OLD Question 10: Old AIX version: AIX 5.3 updated but then nmon gives "Assert Failure"
- This has been reported shortly after an upgrade - some machines have this problems while others don't.
- There does not seem to be a pattern. There has been a lot of investigation of this issue with tools being written but it is still a mystery.
- The libperfstat library is claiming that an invalid parameter has been passed but tools have shown this is not true.
- The three parameters are a pointer to memory (just malloc'ed in the code), the number of adapters (just returned by the previous call to libperfstat) and the size of the diskadapter structure (which has never changed). The output looks like this:
ERROR: Assert Failure in file="nmon11.c" in function="main" at line=3300
ERROR: Reason=System call returned -1
ERROR: Expression=[[perfstat_diskadapter((perfstat_id_t * )FIRST_DISKADAPTER, p->adapt, sizeof(perfstat_diskadapter_t), adapters)]]
ERROR: errno means : Invalid argument
- Then it has been found that a reboot fixes most of these Assert Failures. We don't fully understand this but it may be adapters in funny states, or kernel modules need to be reloaded or libperfstat in a twist - one thing we do know - its not nmon! If you hit this problem:
- Check the software levels, see Question 53
- Do you think that you rebooted after the upgrade or do you know for absolutely sure!!

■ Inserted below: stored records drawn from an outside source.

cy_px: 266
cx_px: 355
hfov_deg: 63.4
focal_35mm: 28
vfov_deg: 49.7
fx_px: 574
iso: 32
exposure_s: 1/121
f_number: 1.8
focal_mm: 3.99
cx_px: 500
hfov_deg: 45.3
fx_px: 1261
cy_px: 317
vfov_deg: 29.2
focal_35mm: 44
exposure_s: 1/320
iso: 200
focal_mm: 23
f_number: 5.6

- Try: export NMON_IGNORE_ASSERT=1 and then start nmon from this same ksh. This may work around the problem as nmon bravely tries to carry on even with library errors.
- Try the latest beta version of nmon (if it supports your AIX level).

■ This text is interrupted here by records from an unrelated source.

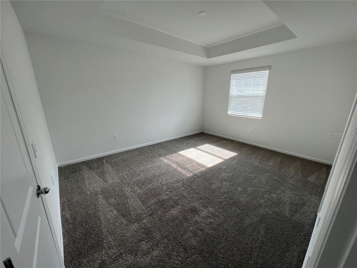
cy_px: 134
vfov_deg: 89.9
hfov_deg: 106.2
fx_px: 134
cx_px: 178
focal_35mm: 13
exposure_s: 1/102
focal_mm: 1.57
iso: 32
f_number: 1.8
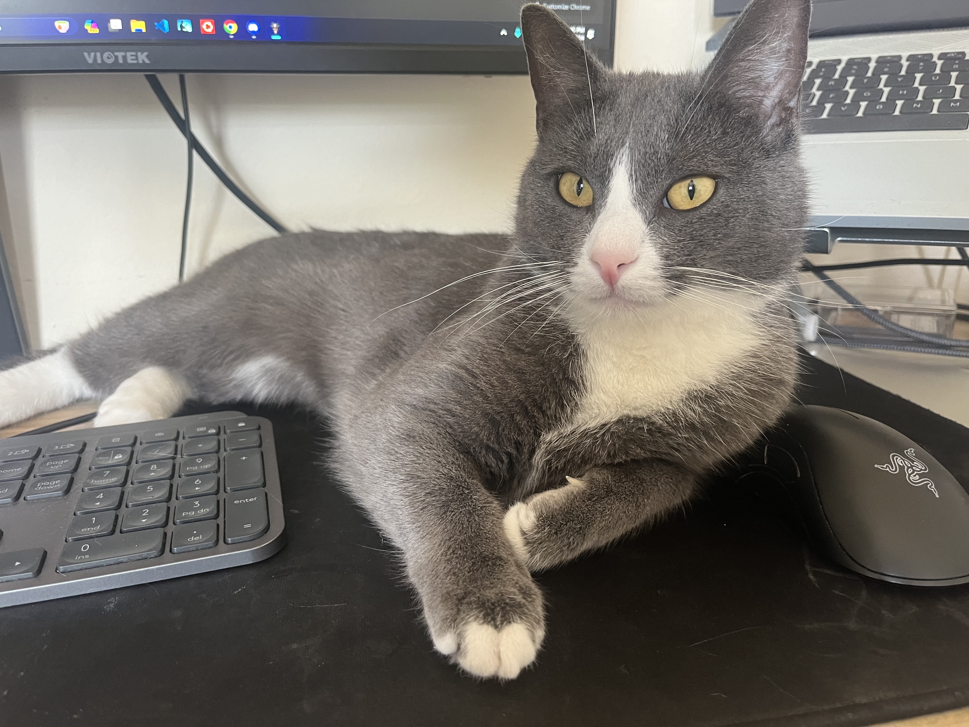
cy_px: 364
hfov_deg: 67.3
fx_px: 728
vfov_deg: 53.1
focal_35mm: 26
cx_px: 484
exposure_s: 1/60
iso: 250
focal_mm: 5.1
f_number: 1.6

- I know rebooting can be a problem with production systems but it fixes this the vast majority of the time.
- If still its a problem, let us know via the usual AIX Performance Tools Forum.

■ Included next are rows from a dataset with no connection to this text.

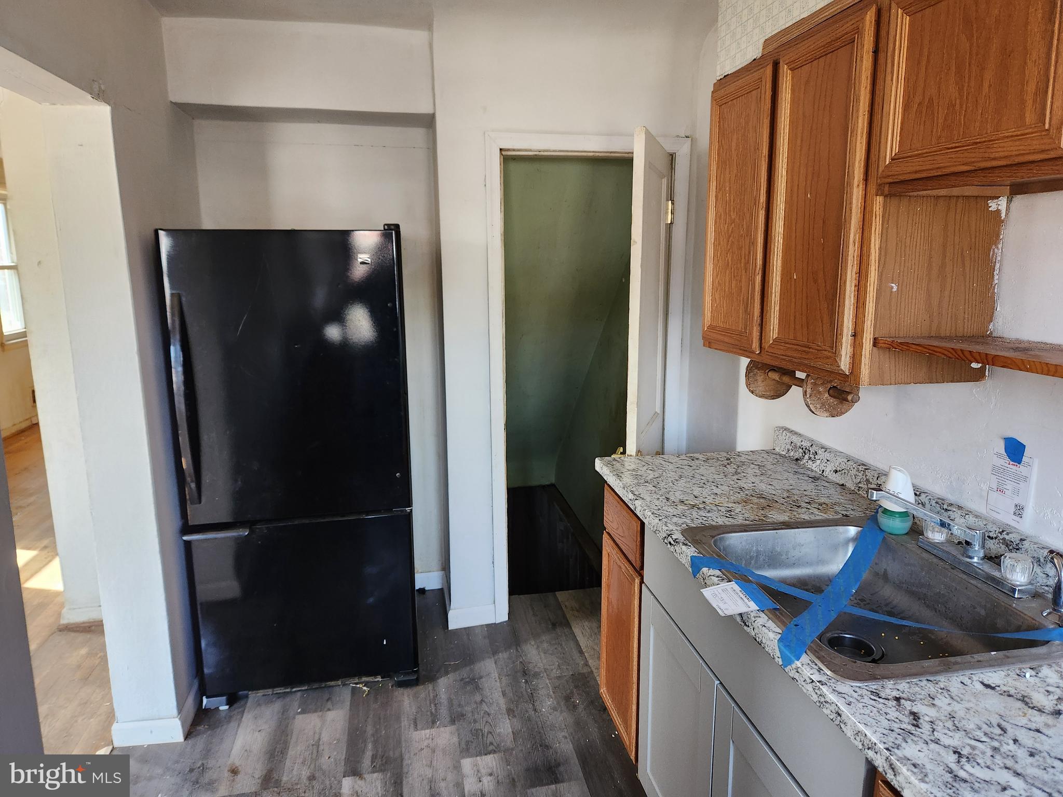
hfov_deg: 73.9
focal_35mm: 23
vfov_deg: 58.9
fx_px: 706
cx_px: 532
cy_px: 398
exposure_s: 1/120
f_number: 1.8
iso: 320
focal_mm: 5.4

OLD Question 11: Old AIX version:On AIX 5.3 ML6, nmon output files contain zeros, missing CPU stats, corrupt ZZZ lines and "nfs" strings found in the stats?
- This is yet another bug in the AIX libperfstat library at this ML6. The NFS data returned to nmon is corrupt and these characters may be output directly from the library (very bad form chaps!). The work around is:
- Do not include NFS statistics (remove the -N)
- Move to nmon12 that codes around these bugs.
OLD Question 12: Old AIX version: Why is the Process memory percentage zero? (same for System and User percent)
- This seems to happen in AIX 5.3 TL07 or there about. In fact, it is the AIX libperfstat library, which nmon uses, that has a bug in it that returns a large negative number for the Process% value. The Process, System and User Percentages are approximations (remember memory has many modes, types and uses and some overlap) and the calculation goes wrong.
- nmon reports this problem by showing 0% - which is clearly impossible.
- The bug was very hard to reproduce and track down because the problem only happens in particular circumstances and changes in memory use (like starting and stopping large memory applications). I am pretty sure you have a good chance of the number being fixed (for at least some time but may reappear), if you reboot the machine/LPAR.
- The fix is to update AIX to AIX 5.3 TL09 (or even better AIX 6) but there may be a PTF or efix. You will have to ask AIX Support by asking for a fix to the libperfstat library to fix the real_system, real_process and real_user members of the perfstat_memory_total_t structure. That will give them the right details to search for in the Retain database. Do not ask for nmon classic support as the answer could be short and/or rude!
- In my experience AIX systems administrators don't like adding these updates to a production machine. So it may be better to just accept that if any of these numbers are zero then do not use any of these percentages.